そしてもうひとつ、アンダラはその構造上「別れ」が内在しています。

常に1回限りの座組
誰かが選抜入りすればもうこのメンバーは揃わない。
むしろアンダラで活躍すればするほど選抜が近づく=ここからいなくなる確率が高い。

文字通りの一期一会。

ある意味「特殊選抜」だった今回はこの刹那性=2度と揃わないメンツ感が満載でした。
さらにラストには「サンフラワー」清宮レイとの別れが待っていたのです。それこそ2ndシーズンでの伊藤寧々のように。

この日2度歌われた『ジャンピングジョーカーフラッシュ』。

意味もなくはしゃいでバカみたいに笑った愚かで愛おしい日々の記憶
底抜けに明るいのに、そこに込められた刹那性ゆえに沁みる曲です。(とりわけ私のようなおっさんには)
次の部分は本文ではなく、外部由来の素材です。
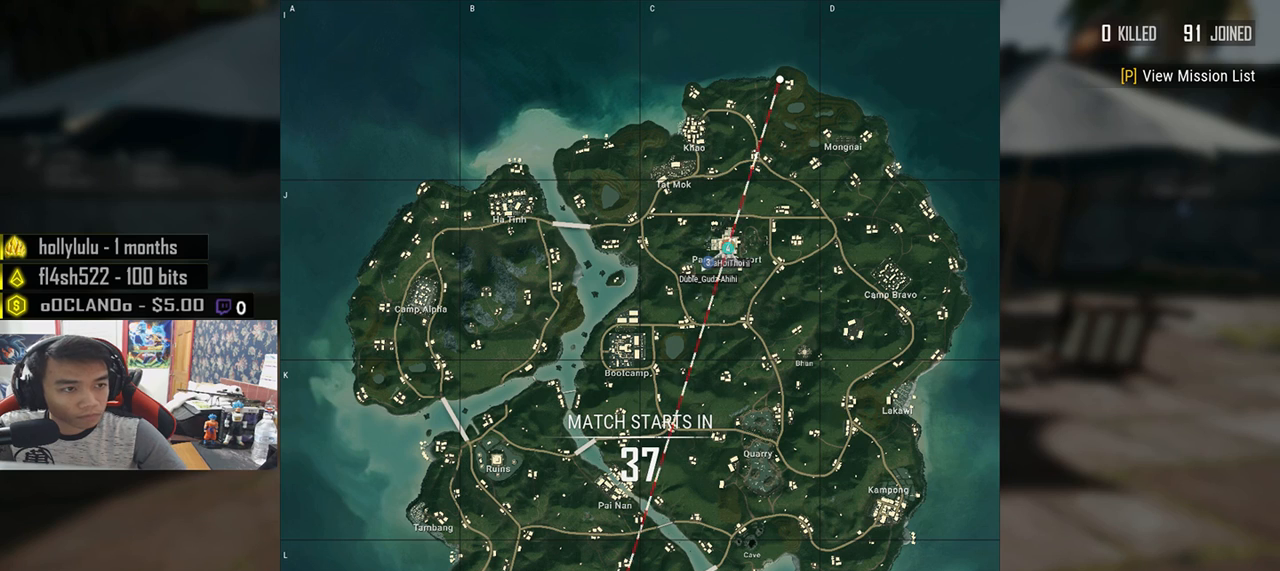
{"keys": [], "mouse": [], "events": []}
そしてまさしく4期の青春そのもののような楽曲であるにもかかわらず「16人の4期生」では一度も披露することが叶いませんでした。

今回の15人もこの日が最後。

でも。だからこそ。
メンバーたちは必死に互いに顔を見合わせながら歌うのです。

忘れないでくれよ。

俺たちの合言葉を。

こんな最高の瞬間があったことを。

ジャンジャンジャンピングジョーカー…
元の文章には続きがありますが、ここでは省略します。